I have a rule in my life about not messing around with anyone I work with, or would see frequently through work, because if it goes wrong, it’s gonna affect more than just my personal life.
Last night, I had a dream about R, one of girls in the office. To clarify, she’s dating the owner’s son, so she’s out on two reasons: One I work with her, and two if we did actually date, I’d know her ex, which that’s just not a visual image I want when I’m dating someone.
It didn’t get far, thankfully. There were a lot actually really rational discussions. From the way we were talking, I think she and her ex hadn’t been separated too long, and she and I hadn’t been together too long. It seemed like it was an unexpected development for both of us. In between kissing, we talked about how we should probably keep it quiet at work, and how it’d probably be better not to put anything on Facebook for a while. For a dream about a relationship, it was amazingly logical.
There was a lot of emotionally expressive bits to it, but there were a lot logic to it, which is something I’m not used to my subconscious. The weird part was, hugging and kissing was oddly accurate, and I think in the 4 years I’ve known her, we’ve hugged maybe twice, and definitely never kissed.
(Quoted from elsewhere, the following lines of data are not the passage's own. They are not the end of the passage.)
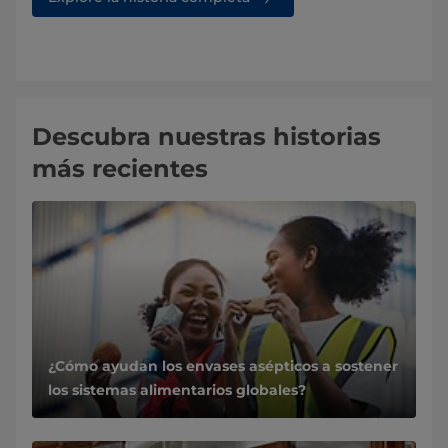
Descubra nuestras historias
más recientes
¿Cómo ayudan los envases asépticos a sostener
los sistemas alimentarios globales?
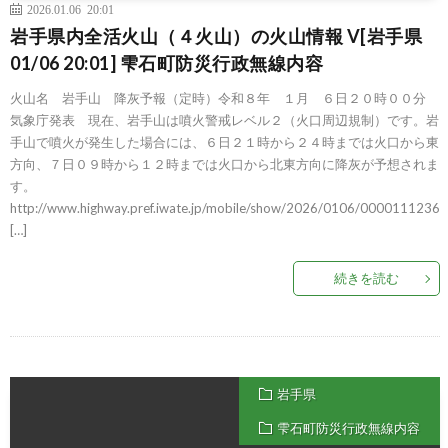
2026.01.06 20:01
岩手県内全活火山（４火山）の火山情報 V[岩手県
01/06 20:01] 雫石町防災行政無線内容
火山名 岩手山 降灰予報（定時）令和８年 １月 ６日２０時００分
気象庁発表 現在、岩手山は噴火警戒レベル２（火口周辺規制）です。岩
手山で噴火が発生した場合には、６日２１時から２４時までは火口から東
方向、７日０９時から１２時までは火口から北東方向に降灰が予想されま
す。
http://www.highway.pref.iwate.jp/mobile/show/2026/0106/0000111236
[…]
続きを読む
岩手県
雫石町防災行政無線内容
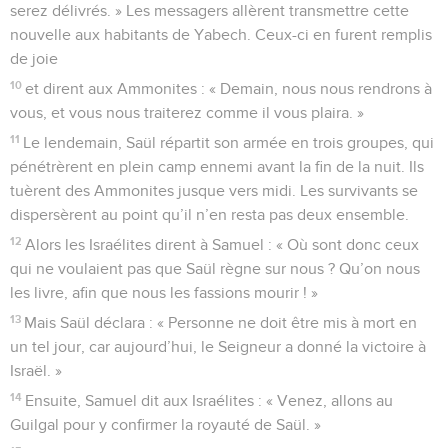
serez délivrés. » Les messagers allèrent transmettre cette
nouvelle aux habitants de Yabech. Ceux-ci en furent remplis
de joie
10
et dirent aux Ammonites : « Demain, nous nous rendrons à
vous, et vous nous traiterez comme il vous plaira. »
11
Le lendemain, Saül répartit son armée en trois groupes, qui
pénétrèrent en plein camp ennemi avant la fin de la nuit. Ils
tuèrent des Ammonites jusque vers midi. Les survivants se
dispersèrent au point qu’il n’en resta pas deux ensemble.
12
Alors les Israélites dirent à Samuel : « Où sont donc ceux
qui ne voulaient pas que Saül règne sur nous ? Qu’on nous
les livre, afin que nous les fassions mourir ! »
13
Mais Saül déclara : « Personne ne doit être mis à mort en
un tel jour, car aujourd’hui, le Seigneur a donné la victoire à
Israël. »
14
Ensuite, Samuel dit aux Israélites : « Venez, allons au
Guilgal pour y confirmer la royauté de Saül. »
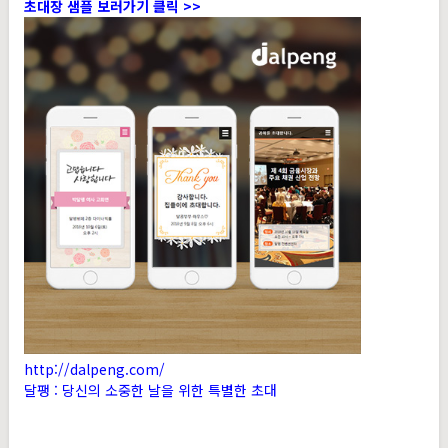
초대장 샘플 보러가기 클릭 >>
http://dalpeng.com/
달팽 : 당신의 소중한 날을 위한 특별한 초대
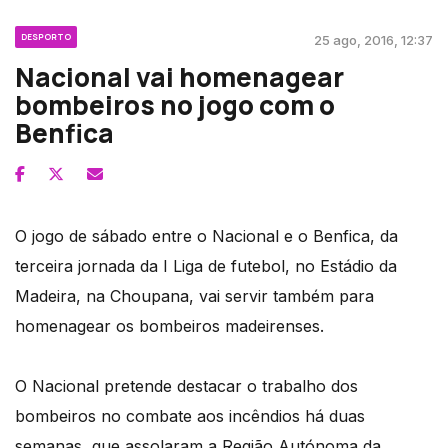
DESPORTO
25 ago, 2016, 12:37
Nacional vai homenagear
bombeiros no jogo com o
Benfica
O jogo de sábado entre o Nacional e o Benfica, da
terceira jornada da I Liga de futebol, no Estádio da
Madeira, na Choupana, vai servir também para
homenagear os bombeiros madeirenses.
O Nacional pretende destacar o trabalho dos
bombeiros no combate aos incêndios há duas
semanas, que assolaram a Região Autónoma da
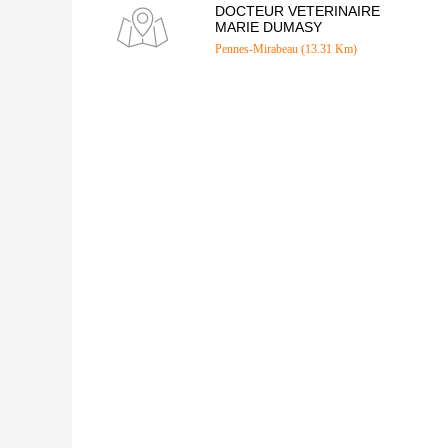
DOCTEUR VETERINAIRE
MARIE DUMASY
Pennes-Mirabeau (13.31 Km)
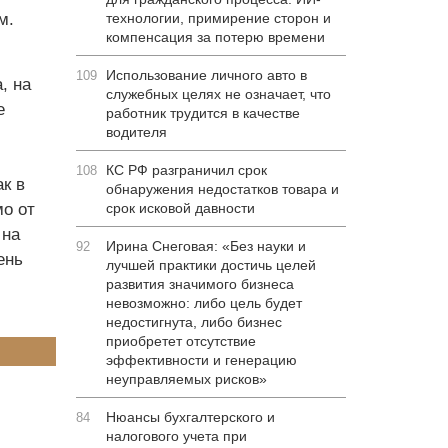
м.
технологии, примирение сторон и
компенсация за потерю времени
Использование личного авто в
109
, на
служебных целях не означает, что
е
работник трудится в качестве
водителя
КС РФ разграничил срок
108
к в
обнаружения недостатков товара и
о от
срок исковой давности
 на
Ирина Снеговая: «Без науки и
92
ень
лучшей практики достичь целей
развития значимого бизнеса
невозможно: либо цель будет
недостигнута, либо бизнес
приобретет отсутствие
эффективности и генерацию
неуправляемых рисков»
Нюансы бухгалтерского и
84
налогового учета при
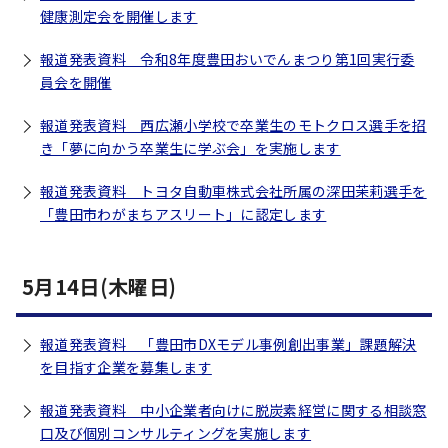
健康測定会を開催します
報道発表資料 令和8年度豊田おいでんまつり第1回実行委
員会を開催
報道発表資料 西広瀬小学校で卒業生のモトクロス選手を招
き「夢に向かう卒業生に学ぶ会」を実施します
報道発表資料 トヨタ自動車株式会社所属の深田茉莉選手を
「豊田市わがまちアスリート」に認定します
5月14日(木曜日)
報道発表資料 「豊田市DXモデル事例創出事業」課題解決
を目指す企業を募集します
報道発表資料 中小企業者向けに脱炭素経営に関する相談窓
口及び個別コンサルティングを実施します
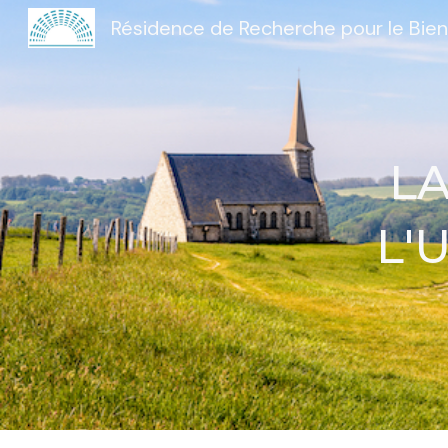
Sk
L
L'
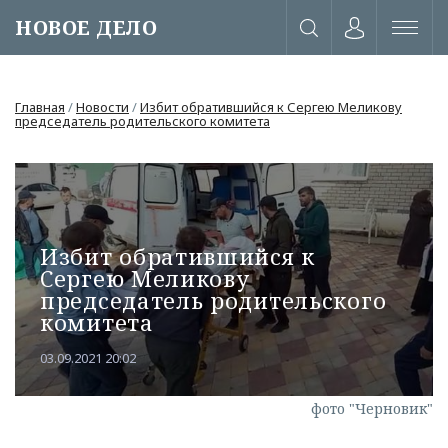
НОВОЕ ДЕЛО
Главная
/
Новости
/
Избит обратившийся к Сергею Меликову
председатель родительского комитета
Избит обратившийся к
Сергею Меликову
председатель родительского
комитета
03.09.2021 20:02
или через соц. сети
фото "Черновик"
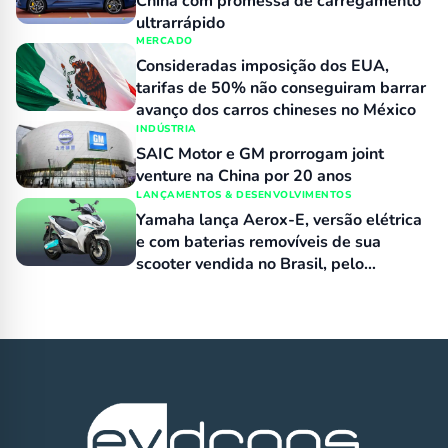
China com promessa de carregamento
ultrarrápido
MERCADO
Consideradas imposição dos EUA,
tarifas de 50% não conseguiram barrar
avanço dos carros chineses no México
INDÚSTRIA
SAIC Motor e GM prorrogam joint
venture na China por 20 anos
LANÇAMENTOS & DESENVOLVIMENTOS
Yamaha lança Aerox-E, versão elétrica
e com baterias removíveis de sua
scooter vendida no Brasil, pelo
equivalente a R$ 15 mil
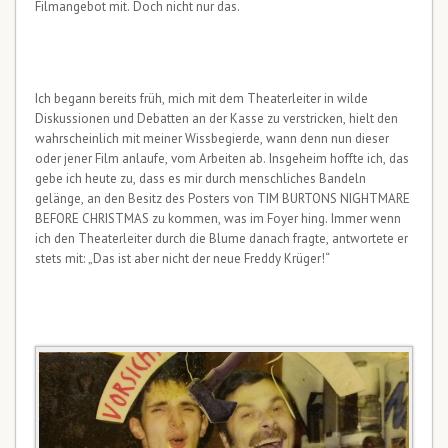
Filmangebot mit. Doch nicht nur das.
Ich begann bereits früh, mich mit dem Theaterleiter in wilde
Diskussionen und Debatten an der Kasse zu verstricken, hielt den
wahrscheinlich mit meiner Wissbegierde, wann denn nun dieser
oder jener Film anlaufe, vom Arbeiten ab. Insgeheim hoffte ich, das
gebe ich heute zu, dass es mir durch menschliches Bandeln
gelänge, an den Besitz des Posters von TIM BURTONS NIGHTMARE
BEFORE CHRISTMAS zu kommen, was im Foyer hing. Immer wenn
ich den Theaterleiter durch die Blume danach fragte, antwortete er
stets mit: „Das ist aber nicht der neue Freddy Krüger!“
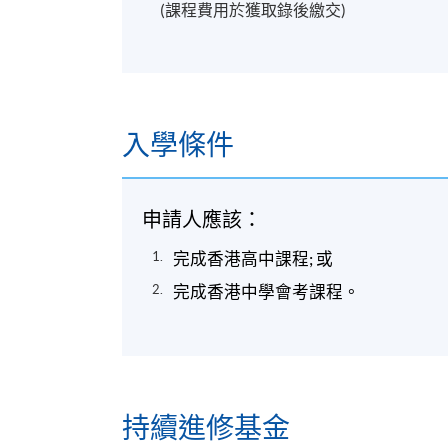
(課程費用於獲取錄後繳交)
入學條件
申請人應該：
完成香港高中課程
;
或
完成香港中學會考課程。
持續進修基金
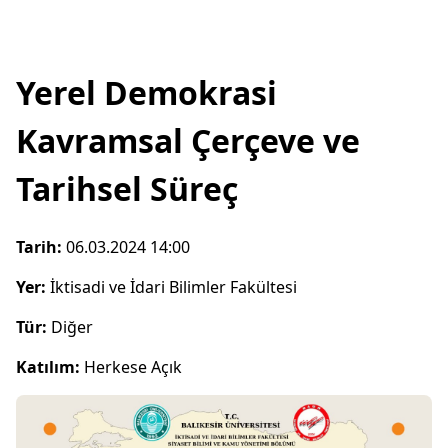
Yerel Demokrasi
Kavramsal Çerçeve ve
Tarihsel Süreç
Tarih:
06.03.2024 14:00
Yer:
İktisadi ve İdari Bilimler Fakültesi
Tür:
Diğer
Katılım:
Herkese Açık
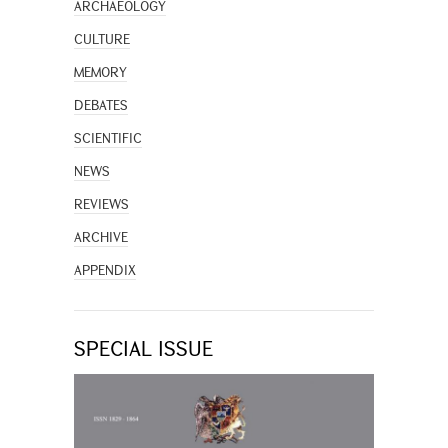
ARCHAEOLOGY
CULTURE
MEMORY
DEBATES
SCIENTIFIC
NEWS
REVIEWS
ARCHIVE
APPENDIX
SPECIAL ISSUE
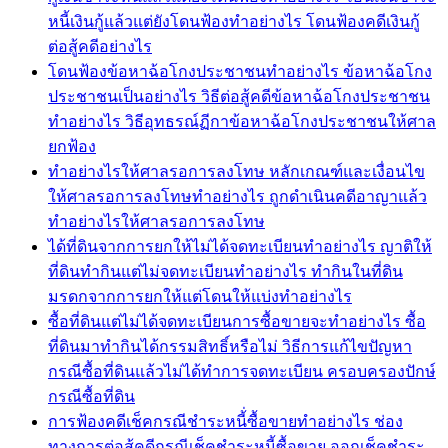
หนี้เงินกู้แล้วแต่ยังโดนฟ้องทำอย่างไร โดนฟ้องคดีเงินกู้
ต่อสู้คดีอย่างไร
โดนฟ้องข้อหาฉ้อโกงประชาชนทำอย่างไร ข้อหาฉ้อโกง
ประชาชนเป็นอย่างไร วิธีต่อสู้คดีข้อหาฉ้อโกงประชาชน
ทำอย่างไร วิธีอุทธรณ์ฏีกาข้อหาฉ้อโกงประชาชนให้ศาล
ยกฟ้อง
ทำอย่างไรให้ศาลรอการลงโทษ หลักเกณฑ์และเงื่อนไข
ให้ศาลรอการลงโทษทำอย่างไร ถูกดำเนินคดีอาญาแล้ว
ทำอย่างไรให้ศาลรอการลงโทษ
ได้ที่ดินจากการยกให้ไม่ได้จดทะเบียนทำอย่างไร ญาติให้
ที่ดินทำกินแต่ไม่จดทะเบียนทำอย่างไร ทำกินในที่ดิน
มรดกจากการยกให้แต่โดนให้แบ่งทำอย่างไร
ซื้อที่ดินแต่ไม่ได้จดทะเบียนการซื้อขายจะทำอย่างไร ซื้อ
ที่ดินมาทำกินได้กรรมสิทธิ์หรือไม่ วิธีการแก้ไขปัญหา
กรณีซื้อที่ดินแล้วไม่ได้ทำการจดทะเบียน ครอบครองปักษ์
กรณีซื้อที่ดิน
การฟ้องคดีเช็คกรณีชำระหนี้่ซื้อขายทำอย่างไร ช่อง
ทางการต่อสู้คดีกรณีเช็คชำระหนี้ซื้อขาย ออกเช็คชำระ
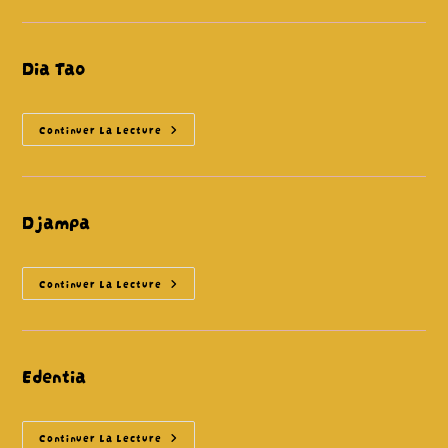
Dia Tao
Dia
Continuer La Lecture
Tao
Djampa
Djampa
Continuer La Lecture
Edentia
Edentia
Continuer La Lecture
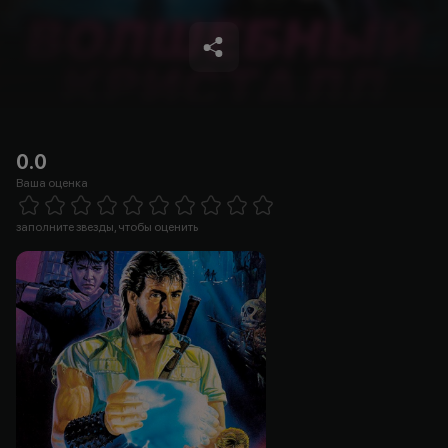
0.0
Ваша оценка
Empty
1 Star
2 Stars
3 Stars
4 Stars
5 Stars
6 Stars
7 Stars
8 Stars
9 Stars
10 Stars
заполните звезды, чтобы оценить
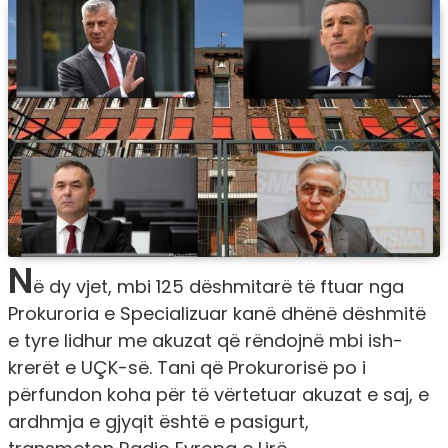
N
ë dy vjet, mbi 125 dëshmitarë të ftuar nga
Prokuroria e Specializuar kanë dhënë dëshmitë
e tyre lidhur me akuzat që rëndojnë mbi ish-
krerët e UÇK-së. Tani që Prokurorisë po i
përfundon koha për të vërtetuar akuzat e saj, e
ardhmja e gjyqit është e pasigurt,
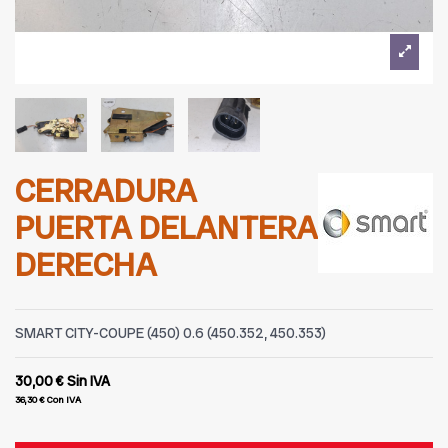
CERRADURA
PUERTA DELANTERA
DERECHA
SMART CITY-COUPE (450) 0.6 (450.352, 450.353)
30,00 €
Sin IVA
36,30 €
Con IVA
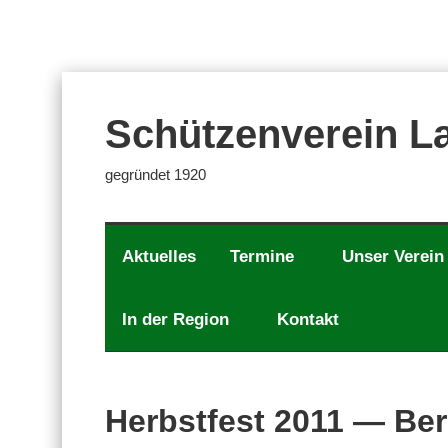
Zum
Inhalt
springen
Schützenverein La
gegründet 1920
Aktuelles
Termine
Unser Verein
In der Region
Kontakt
Herbstfest 2011 — Ber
I know I want to have a relationship. I don’t need my dreams to tell me that. It’s just a matter of finding someone that I click with. I’ve never considered R to be that person, or the type of person that I’d go for. Maybe this was my subconscious telling me to open my eyes and look around a little more. Maybe it’s telling me that there’s someone right under my nose that I’ve not been paying attention to. I dunno. But now when I go back to work after the weekend, I now have those images and conversations in the back of my mind. Ohhhhhh goody. Well, I’m f*ked.